Bess of Hardwick shows off beautiful blackwork - in red - on the sleeves of her dress as well as on her triangularized French hood.
She wears a wonderfully decorated garment with mildly puffed sleeves crimped just behind the cuffs beneath a fur-lined gown. Her French hood is squared off like those of Queen Mary. Ashelford in The Art of Dress, p. 27 (1996) comments, "Her loose gown is lined with soft white fur and fastened down the front with aglets. The fur is also revealed through aglet-decorated slits on the short upper sleeves and sides of the gown, and it forms a neat collar. The bodice sleeves are embroidered in a geometric pattern of interlaced circles, and the design too is visible on the standing collar of what is either her smock or partlet. The ruff is still in its earliest state, merely an embroidered frill attached to the collar. Her French hood has a nether billiment of pearls, set on a border of crimped cypress, wired so that it curves onto the sides of the face, whereas the curve of the top edge of the hood is defined by a billiment of engraved gold set with gems.
Bess always wore a rope of pearls in her portraits; in this one they are twisted around her neck, as dictated by the fashion of the time. Two interesting accessories are the enamelled link bracelets worn around the wrist."

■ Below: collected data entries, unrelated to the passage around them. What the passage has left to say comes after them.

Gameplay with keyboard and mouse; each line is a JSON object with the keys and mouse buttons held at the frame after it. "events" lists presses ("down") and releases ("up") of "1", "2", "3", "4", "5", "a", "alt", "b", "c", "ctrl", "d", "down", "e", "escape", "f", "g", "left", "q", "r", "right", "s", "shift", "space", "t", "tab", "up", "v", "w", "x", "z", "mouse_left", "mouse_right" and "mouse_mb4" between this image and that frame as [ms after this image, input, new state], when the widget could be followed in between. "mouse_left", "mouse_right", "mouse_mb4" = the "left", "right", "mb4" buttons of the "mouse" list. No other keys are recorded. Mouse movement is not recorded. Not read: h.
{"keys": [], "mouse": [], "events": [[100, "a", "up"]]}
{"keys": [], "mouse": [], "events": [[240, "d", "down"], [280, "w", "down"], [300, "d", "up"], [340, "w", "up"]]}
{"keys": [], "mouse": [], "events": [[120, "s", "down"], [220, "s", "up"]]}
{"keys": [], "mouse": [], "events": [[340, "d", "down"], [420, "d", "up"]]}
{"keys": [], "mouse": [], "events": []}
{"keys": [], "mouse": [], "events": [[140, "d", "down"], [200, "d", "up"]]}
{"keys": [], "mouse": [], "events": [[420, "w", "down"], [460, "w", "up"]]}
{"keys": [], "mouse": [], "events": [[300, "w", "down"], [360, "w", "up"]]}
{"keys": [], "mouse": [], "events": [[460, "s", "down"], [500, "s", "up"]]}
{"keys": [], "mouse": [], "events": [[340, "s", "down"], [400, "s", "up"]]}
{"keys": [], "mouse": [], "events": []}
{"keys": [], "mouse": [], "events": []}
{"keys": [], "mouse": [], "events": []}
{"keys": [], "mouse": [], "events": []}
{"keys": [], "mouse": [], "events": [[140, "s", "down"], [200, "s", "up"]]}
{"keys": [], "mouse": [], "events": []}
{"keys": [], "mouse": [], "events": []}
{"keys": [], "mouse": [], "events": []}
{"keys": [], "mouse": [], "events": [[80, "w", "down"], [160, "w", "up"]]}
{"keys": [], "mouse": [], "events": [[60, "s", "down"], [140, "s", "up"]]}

Elizabethancostume.net describes the origins of the ruff, "The Elizabethan ruff began modestly enough. During the time of Henry VIII, Men's shirts and some women's smocks had a simple band around the neck, which was decorated with cutwork, blackwork, embroidery, pulled-thread work, and a variety of other treatments. Beginning in the 1550s, neckbands begin to show up in portraits sporting a small ruffle of gathered fabric, 1/4 an inch to 1/2 an inch wide in most pictures, around the top. During the same decade, women's partlets and fall-back collars also acquired a ruffle at the top; Katherine Parr's portrait shows one example of this. This ruffle, gathered or pleated, stayed relatively small during the 1550s.
It was during the 1560s that the 'Elizabethan ruff' as we know it truly began to emerge. It was at first quite small in size, no more than an inch tall and an inch deep, and hugged the neck closely. At this point the ruff was still part of a smock, shirt, or partlet, and was pleated or gathered closely into the top edge of the neckband. In some cases the ruff formed even figure-eights; in others, the ruff curls were irregular in shape. Starch was unneccessary to create these ruffs, and they were for the most part of fine linen, undecorated save for a buttonhole-stitch edging in black or colored thread. Some portraits show two pleated ruffs on top of each other to provide greater height and full.
By 1568, there are many portraits which show the ruff as a definite costume accessory in its own right; still relatively small, but in more fashionable circles it began to increase in height, breadth and depth, not to mention in decoration. A thin edging of lace was sometimes added to a ruff, as was cording, braid or piping of silk or metallic colors."